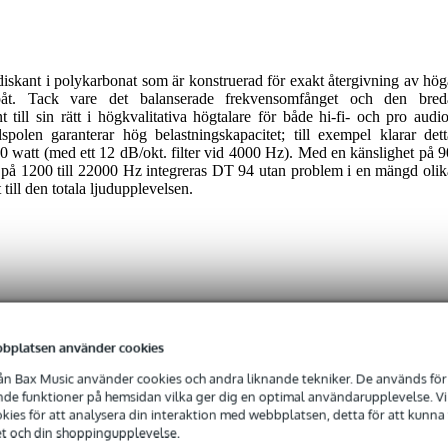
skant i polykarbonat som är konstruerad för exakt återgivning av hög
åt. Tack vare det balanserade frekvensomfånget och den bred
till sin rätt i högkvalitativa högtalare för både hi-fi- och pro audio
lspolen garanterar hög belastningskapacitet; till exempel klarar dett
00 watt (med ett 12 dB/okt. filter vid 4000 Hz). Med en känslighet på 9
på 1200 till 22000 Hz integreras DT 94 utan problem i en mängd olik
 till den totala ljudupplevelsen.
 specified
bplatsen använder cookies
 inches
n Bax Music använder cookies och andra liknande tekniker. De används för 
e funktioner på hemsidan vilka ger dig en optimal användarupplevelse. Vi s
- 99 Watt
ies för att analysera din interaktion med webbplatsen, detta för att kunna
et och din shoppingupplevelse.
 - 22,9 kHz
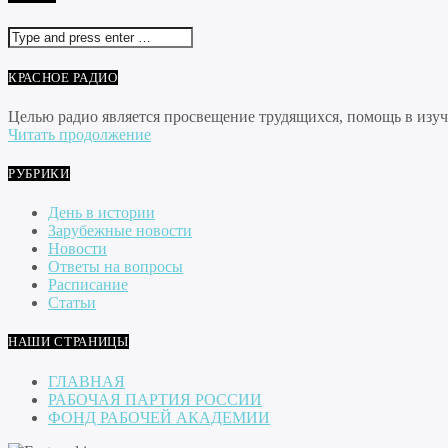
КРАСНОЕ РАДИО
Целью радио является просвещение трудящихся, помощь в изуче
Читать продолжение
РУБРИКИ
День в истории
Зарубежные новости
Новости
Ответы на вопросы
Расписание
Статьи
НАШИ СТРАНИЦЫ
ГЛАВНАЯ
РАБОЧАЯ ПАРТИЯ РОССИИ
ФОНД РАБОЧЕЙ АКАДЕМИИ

::::::::::

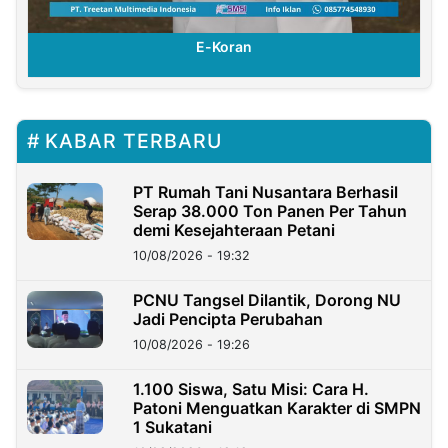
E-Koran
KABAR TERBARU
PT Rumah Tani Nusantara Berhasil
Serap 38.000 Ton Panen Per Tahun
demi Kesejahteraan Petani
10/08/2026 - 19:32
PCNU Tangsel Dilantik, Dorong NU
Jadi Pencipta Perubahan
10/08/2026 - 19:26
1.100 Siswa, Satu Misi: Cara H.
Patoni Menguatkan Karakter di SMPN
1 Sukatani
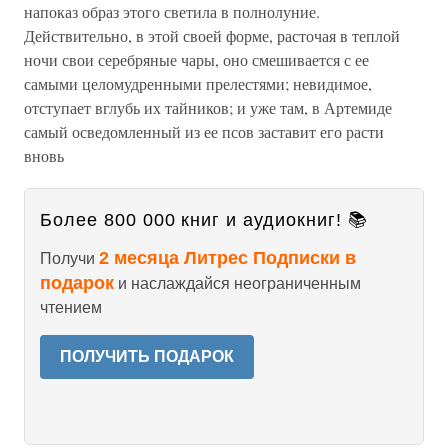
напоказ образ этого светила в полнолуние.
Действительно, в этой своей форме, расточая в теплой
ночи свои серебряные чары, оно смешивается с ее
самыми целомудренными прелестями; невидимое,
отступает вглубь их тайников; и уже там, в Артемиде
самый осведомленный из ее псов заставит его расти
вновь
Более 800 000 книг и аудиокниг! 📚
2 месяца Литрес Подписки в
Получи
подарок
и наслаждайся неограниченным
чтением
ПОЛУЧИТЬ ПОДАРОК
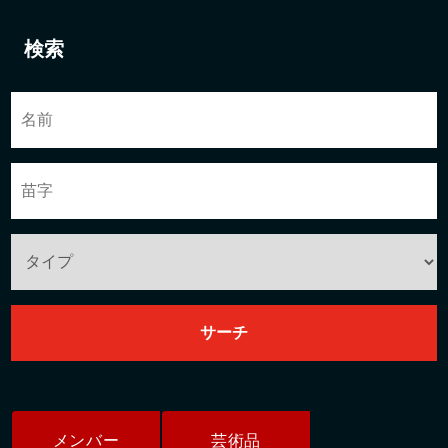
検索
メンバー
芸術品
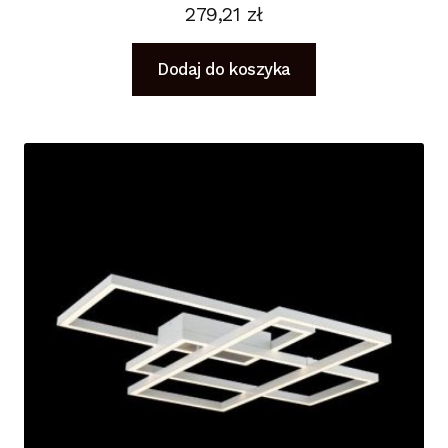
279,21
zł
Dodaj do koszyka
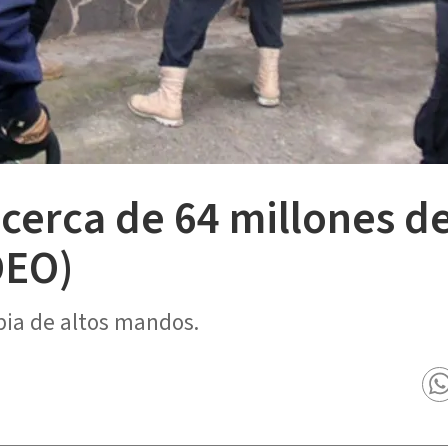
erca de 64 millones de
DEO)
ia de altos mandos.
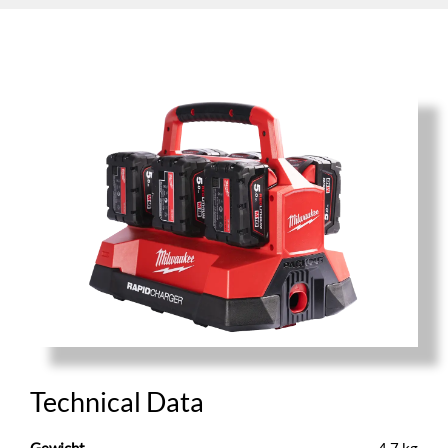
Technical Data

::::::::::

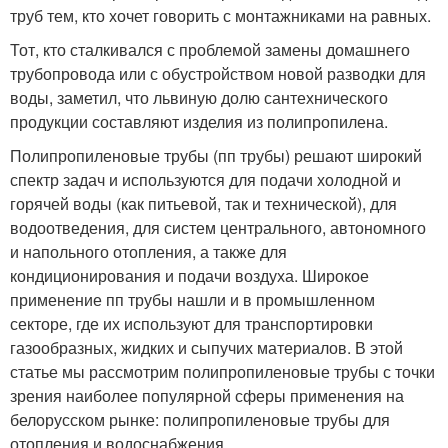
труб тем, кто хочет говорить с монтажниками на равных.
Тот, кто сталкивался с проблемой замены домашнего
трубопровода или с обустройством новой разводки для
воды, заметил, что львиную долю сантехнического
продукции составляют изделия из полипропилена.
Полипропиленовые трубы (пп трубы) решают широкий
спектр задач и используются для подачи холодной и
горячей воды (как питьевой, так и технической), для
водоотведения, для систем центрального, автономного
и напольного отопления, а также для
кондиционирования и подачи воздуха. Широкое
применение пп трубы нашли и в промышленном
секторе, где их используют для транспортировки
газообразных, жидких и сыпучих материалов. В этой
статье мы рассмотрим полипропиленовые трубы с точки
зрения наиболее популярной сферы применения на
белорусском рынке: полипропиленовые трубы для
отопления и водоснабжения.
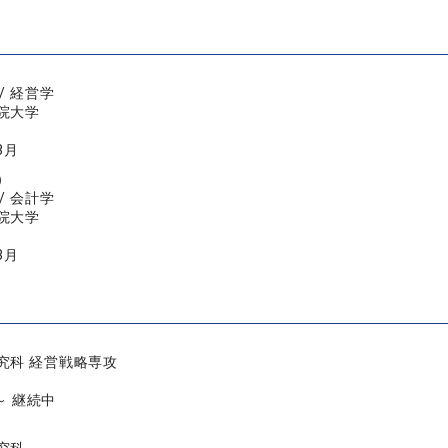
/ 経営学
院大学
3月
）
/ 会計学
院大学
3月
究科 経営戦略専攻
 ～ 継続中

::::::::::

* **WORK INSTRUCTIONS**:
Given the records above, return the lines starting at the one that holds "самыми целомудренными прелестями;" and ending at the one that holds "Technical Data", exactly, and nothing besides; leave every picture out.

* **SOLUTION**:
самыми целомудренными прелестями; невидимое,
отступает вглубь их тайников; и уже там, в Артемиде
самый осведомленный из ее псов заставит его расти
вновь
Более 800 000 книг и аудиокниг! 📚
2 месяца Литрес Подписки в
Получи
подарок
и наслаждайся неограниченным
чтением
ПОЛУЧИТЬ ПОДАРОК
検索
メンバー
芸術品
279,21
zł
Dodaj do koszyka
erca de 64 millones de
DEO)
ia de altos mandos.
Technical Data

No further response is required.